Literary reviews by Tim Love.
Warning: Rather than reviews, these are often notes in preparation for reviews that were never finished, or pleas for help with understanding pieces. See Litref Reviews - a rationale for details.

Wednesday 26 December 2018

"Pushcart prize XLII" by Bill Henderson (ed), (Pushcart, 2018)

624 pages for £15.99! The idea is that small presses and magazines around the world (actually just from the US?) nominate poems, stories and essays from which a selection is made. The magazines aren't always that "small" - sources this year include The Paris Review, Brevity, Ploughshares, Poetry, Graywolf press, Agni, etc. Authors include Caroline Forché, George Saunders, Joyce Carol Oates, etc.

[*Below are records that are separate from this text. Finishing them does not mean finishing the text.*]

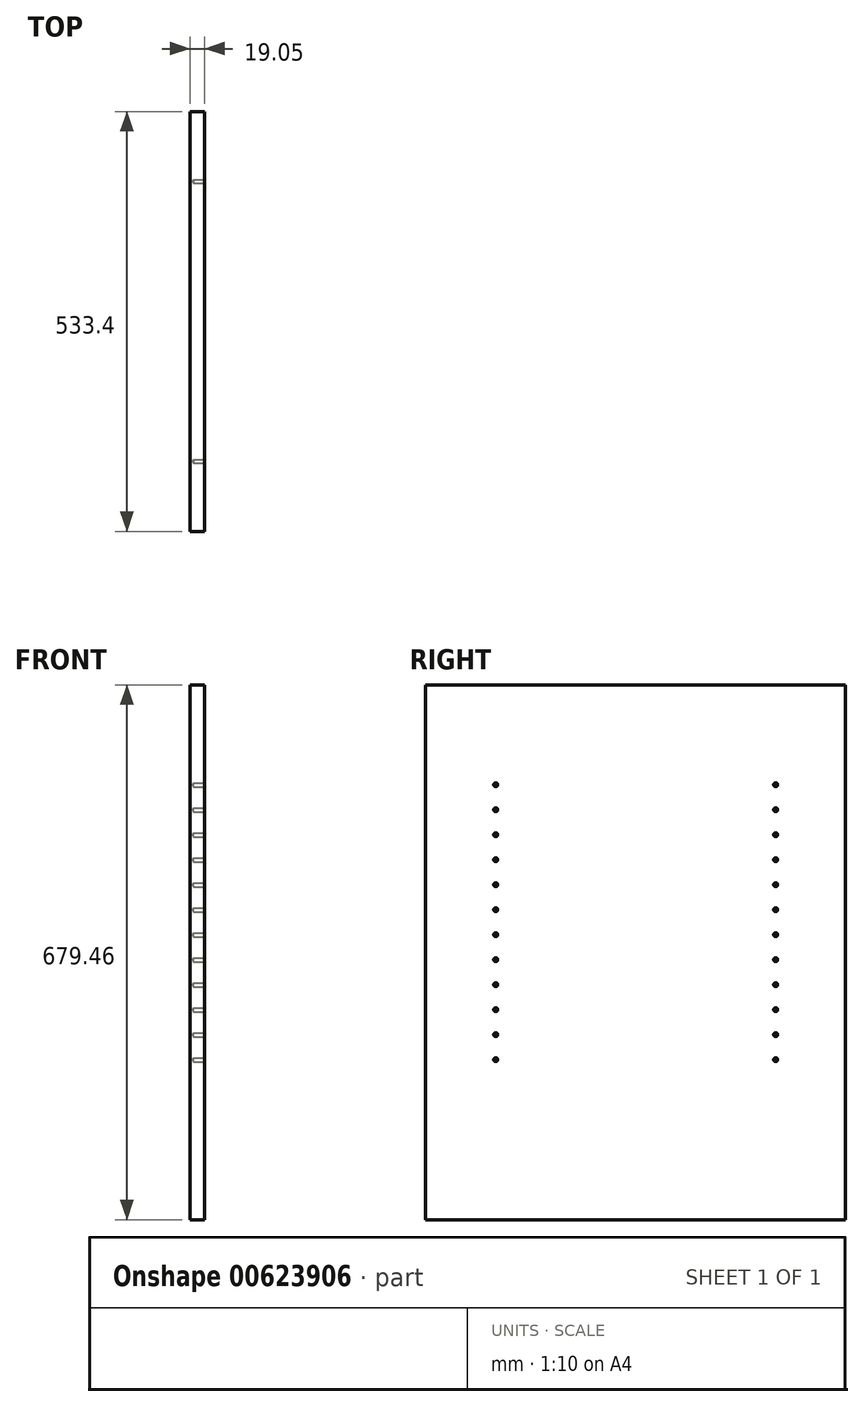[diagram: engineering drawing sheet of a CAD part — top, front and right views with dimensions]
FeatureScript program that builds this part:
annotation { "Feature Type Name" : "Feature", "Feature Type Description" : "" }
export const myFeature = defineFeature(function(context is Context, id is Id, definition is map)
    precondition{}
    {
        {
            var Q0;
            Q0=qCreatedBy(makeId("Right.planeOp"),FACE);
            var sketch = newSketch(context, id + "F0", { "sketchPlane" : qUnion([Q0])});
            skLineSegment(sketch, "E0.bottom", {"start": v(266.7, 339.73) * mm, "end": v(-266.7, 339.73) * mm});
            skLineSegment(sketch, "E0.top", {"start": v(266.7, -339.73) * mm, "end": v(-266.7, -339.73) * mm});
            skLineSegment(sketch, "E0.left", {"start": v(266.7, 339.72) * mm, "end": v(266.7, -339.73) * mm});
            skLineSegment(sketch, "E0.right", {"start": v(-266.7, 339.73) * mm, "end": v(-266.7, -339.73) * mm});
            skPoint(sketch, "E0.middle", {"position": v(0, 0) * mm});
            skSolve(sketch);
        }
        {
            var Q0;
            Q0=makeQuery(id+"F0.imprint","IMPRINT",FACE,{"disambiguationData":[TD([[makeQuery(id+"F0.imprint","IMPRINT",EDGE,{"derivedFrom":sQuery(id+"F0.wireOp",EDGE,"E0.bottom")}),1.0]])]});
            extrude(context, id + "F1", {"entities" : qUnion([Q0]), "depth" : 19.05 * mm, "offsetDistance" : 25.4 * mm});
        }
        {
            var Q0;
            Q0=makeQuery(id+"F1.opExtrude","CAP_FACE",FACE,{"disambiguationData":[OSD([sQuery(id+"F0.wireOp",EDGE,"E0.bottom"),sQuery(id+"F0.wireOp",EDGE,"E0.top"),sQuery(id+"F0.wireOp",EDGE,"E0.left"),sQuery(id+"F0.wireOp",EDGE,"E0.right")])],"isStart":false});
            var sketch = newSketch(context, id + "F2", { "sketchPlane" : qUnion([Q0])});
            skLineSegment(sketch, "E1", {"start": v(0, 339.73) * mm, "end": v(0, 180.97) * mm});
            skPoint(sketch, "E1.endSnap0", {"position": v(0, 339.73) * mm});
            skLineSegment(sketch, "E2.bottom", {"start": v(-177.8, 212.72) * mm, "end": v(177.8, 212.72) * mm});
            skLineSegment(sketch, "E2.top", {"start": v(-177.8, 149.22) * mm, "end": v(177.8, 149.22) * mm});
            skLineSegment(sketch, "E2.left", {"start": v(-177.8, 212.72) * mm, "end": v(-177.8, 149.22) * mm});
            skLineSegment(sketch, "E2.right", {"start": v(177.8, 212.72) * mm, "end": v(177.8, 149.22) * mm});
            skPoint(sketch, "E2.middle", {"position": v(0, 180.97) * mm});
            skLineSegment(sketch, "E3", {"start": v(0, 149.22) * mm, "end": v(0, 85.72) * mm});
            skPoint(sketch, "E3.endSnap0", {"position": v(0, 149.22) * mm});
            skLineSegment(sketch, "E4.bottom", {"start": v(-177.8, 53.97) * mm, "end": v(177.8, 53.97) * mm});
            skLineSegment(sketch, "E4.top", {"start": v(-177.8, 117.47) * mm, "end": v(177.8, 117.47) * mm});
            skLineSegment(sketch, "E4.left", {"start": v(-177.8, 53.97) * mm, "end": v(-177.8, 117.47) * mm});
            skLineSegment(sketch, "E4.right", {"start": v(177.8, 53.97) * mm, "end": v(177.8, 117.47) * mm});
            skPoint(sketch, "E4.middle", {"position": v(0, 85.72) * mm});
            skLineSegment(sketch, "E5", {"start": v(0, 53.97) * mm, "end": v(0, -9.53) * mm});
            skPoint(sketch, "E5.endSnap0", {"position": v(0, 53.97) * mm});
            skLineSegment(sketch, "E6.bottom", {"start": v(177.8, 22.22) * mm, "end": v(-177.8, 22.23) * mm});
            skLineSegment(sketch, "E6.top", {"start": v(177.8, -41.28) * mm, "end": v(-177.8, -41.27) * mm});
            skLineSegment(sketch, "E6.left", {"start": v(177.8, 22.22) * mm, "end": v(177.8, -41.28) * mm});
            skLineSegment(sketch, "E6.right", {"start": v(-177.8, 22.23) * mm, "end": v(-177.8, -41.27) * mm});
            skPoint(sketch, "E6.middle", {"position": v(0, -9.53) * mm});
            skLineSegment(sketch, "E7", {"start": v(0, -41.28) * mm, "end": v(0, -104.78) * mm});
            skPoint(sketch, "E7.endSnap0", {"position": v(0, -41.28) * mm});
            skLineSegment(sketch, "E8.bottom", {"start": v(-177.8, -73.03) * mm, "end": v(177.8, -73.03) * mm});
            skLineSegment(sketch, "E8.top", {"start": v(-177.8, -136.53) * mm, "end": v(177.8, -136.53) * mm});
            skLineSegment(sketch, "E8.left", {"start": v(-177.8, -73.03) * mm, "end": v(-177.8, -136.53) * mm});
            skLineSegment(sketch, "E8.right", {"start": v(177.8, -73.03) * mm, "end": v(177.8, -136.53) * mm});
            skPoint(sketch, "E8.middle", {"position": v(0, -104.78) * mm});
            skPoint(sketch, "E9", {"position": v(-177.8, 212.72) * mm});
            skPoint(sketch, "E10", {"position": v(-177.8, 180.97) * mm});
            skPoint(sketch, "E11", {"position": v(-177.8, 149.22) * mm});
            skPoint(sketch, "E12", {"position": v(-177.8, 117.47) * mm});
            skPoint(sketch, "E13", {"position": v(-177.8, 85.72) * mm});
            skPoint(sketch, "E14", {"position": v(-177.8, 53.97) * mm});
            skPoint(sketch, "E15", {"position": v(-177.8, 22.23) * mm});
            skPoint(sketch, "E16", {"position": v(-177.8, -9.52) * mm});
            skPoint(sketch, "E17", {"position": v(-177.8, -41.27) * mm});
            skPoint(sketch, "E18", {"position": v(-177.8, -73.03) * mm});
            skPoint(sketch, "E19", {"position": v(-177.8, -104.78) * mm});
            skPoint(sketch, "E20", {"position": v(-177.8, -136.53) * mm});
            skPoint(sketch, "E21", {"position": v(177.8, -136.53) * mm});
            skPoint(sketch, "E22", {"position": v(177.8, -104.78) * mm});
            skPoint(sketch, "E23", {"position": v(177.8, -73.03) * mm});
            skPoint(sketch, "E24", {"position": v(177.8, -41.28) * mm});
            skPoint(sketch, "E25", {"position": v(177.8, -9.53) * mm});
            skPoint(sketch, "E26", {"position": v(177.8, 22.22) * mm});
            skPoint(sketch, "E27", {"position": v(177.8, 53.97) * mm});
            skPoint(sketch, "E28", {"position": v(177.8, 85.72) * mm});
            skPoint(sketch, "E29", {"position": v(177.8, 117.47) * mm});
            skPoint(sketch, "E30", {"position": v(177.8, 149.22) * mm});
            skPoint(sketch, "E31", {"position": v(177.8, 180.97) * mm});
            skPoint(sketch, "E32", {"position": v(177.8, 212.72) * mm});
            skSolve(sketch);
        }
        {
            var Q0;
            Q0=sQuery(id+"F2.wireOp",VERTEX,"E9");
            var Q1;
            Q1=sQuery(id+"F2.wireOp",VERTEX,"E10");
            var Q2;
            Q2=sQuery(id+"F2.wireOp",VERTEX,"E11");
            var Q3;
            Q3=sQuery(id+"F2.wireOp",VERTEX,"E12");
            var Q4;
            Q4=sQuery(id+"F2.wireOp",VERTEX,"E13");
            var Q5;
            Q5=sQuery(id+"F2.wireOp",VERTEX,"E14");
            var Q6;
            Q6=sQuery(id+"F2.wireOp",VERTEX,"E15");
            var Q7;
            Q7=sQuery(id+"F2.wireOp",VERTEX,"E16");
            var Q8;
            Q8=sQuery(id+"F2.wireOp",VERTEX,"E17");
            var Q9;
            Q9=sQuery(id+"F2.wireOp",VERTEX,"E18");
            var Q10;
            Q10=sQuery(id+"F2.wireOp",VERTEX,"E19");
            var Q11;
            Q11=sQuery(id+"F2.wireOp",VERTEX,"E20");
            var Q12;
            Q12=sQuery(id+"F2.wireOp",VERTEX,"E21");
            var Q13;
            Q13=sQuery(id+"F2.wireOp",VERTEX,"E22");
            var Q14;
            Q14=sQuery(id+"F2.wireOp",VERTEX,"E23");
            var Q15;
            Q15=sQuery(id+"F2.wireOp",VERTEX,"E24");
            var Q16;
            Q16=sQuery(id+"F2.wireOp",VERTEX,"E25");
            var Q17;
            Q17=sQuery(id+"F2.wireOp",VERTEX,"E26");
            var Q18;
            Q18=sQuery(id+"F2.wireOp",VERTEX,"E27");
            var Q19;
            Q19=sQuery(id+"F2.wireOp",VERTEX,"E28");
            var Q20;
            Q20=sQuery(id+"F2.wireOp",VERTEX,"E29");
            var Q21;
            Q21=sQuery(id+"F2.wireOp",VERTEX,"E30");
            var Q22;
            Q22=sQuery(id+"F2.wireOp",VERTEX,"E31");
            var Q23;
            Q23=sQuery(id+"F2.wireOp",VERTEX,"E32");
            var Q24;
            Q24=makeQuery(id+"F1.opExtrude","SWEPT_BODY",BODY,{"disambiguationData":[OSD([sQuery(id+"F0.wireOp",EDGE,"E0.bottom"),sQuery(id+"F0.wireOp",EDGE,"E0.top"),sQuery(id+"F0.wireOp",EDGE,"E0.left"),sQuery(id+"F0.wireOp",EDGE,"E0.right")])]});
            hole(context, id + "F3", {"style" : HoleStyle.SIMPLE, "endStyle" : HoleEndStyle.BLIND, "holeDiameter" : 5 * mm, "majorDiameter" : 6.35 * mm, "holeDepth" : 14.22 * mm, "isTappedThrough" : true, "tappedDepth" : 12.7 * mm, "tapClearance" : 3, "startFromSketch" : true, "locations" : qUnion([Q0, Q1, Q2, Q3, Q4, Q5, Q6, Q7, Q8, Q9, Q10, Q11, Q12, Q13, Q14, Q15, Q16, Q17, Q18, Q19, Q20, Q21, Q22, Q23]), "scope" : qUnion([Q24])});
        }
    });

I liked "The Plate-spinner" by Steve Stern (post-apocalyptic Jewish traveling performers). "The home for buddhist widows" by Blair Hurley, "The Leash" by Ada Limon (poem), "Zombies (an essay) by Daniel Harris ("The zombie genre is itself a zombie"), "Freedom" by Rachel Cusk (about a surprisingly wise hairdresser), "Elegy" by Keith Woodruff (short prose), "Funny Bird Sex" (an essay by John R. Nelson), "Famous Actor (by Jess Walter - "First sex is like being in a stranger's kitchen, trying all the drawers, looking for a spoon").

Some passages caught my eye -

George Saunders has an article admiring the style of James Salter. He likes "Lights were appearing in parts of distant houses". He says "I don't know why" adding that a lesser writer might just have said "Lights were appearing in distant houses". He quotes this -

Finally we emerge at the roaring iron galleries where meat is handled. It's like coming upon a factory in the darkness. The overhead lights are blazing. The smell of carnage is everywhere. The very metal reeks with an odor denser than flowers. On the side-walk there are wheelbarrows of slaughtered heads. We stare down at the dumb victims. There are scores of them. The mouths are pink, the nostrils still moist. Warm knives with the edge of a razor have flensed them while their eyes were still fluttering, the huge, eloquent eyes of young calves. The bloody arms of the workers sketch quickly. Wherever they move, the skin magically parts, the warm insides pour out. Everything is swiftly divided.

Saunders adds "Its beauties are many but they're irreducible. They have to do, yeah, with rhythm, with strategic omission, with the great sympathetic human heart present behind the writing ... How did he do it? I have no idea."

Christian Wiman writes "People who have been away from God tend to come back by one of two ways: destitution or abundance, an overmastering sorrow or a strangely disabling joy. Either the world is not enough for the hole that has opened in you, or it is too much. The two impulses are intimately related, and it may be that the most authentic spiritual existence inheres in being able to perceive one state when you are squarely in the midst of the other".

What's striking is that I like most of the prose but don't even understand most of the poetry.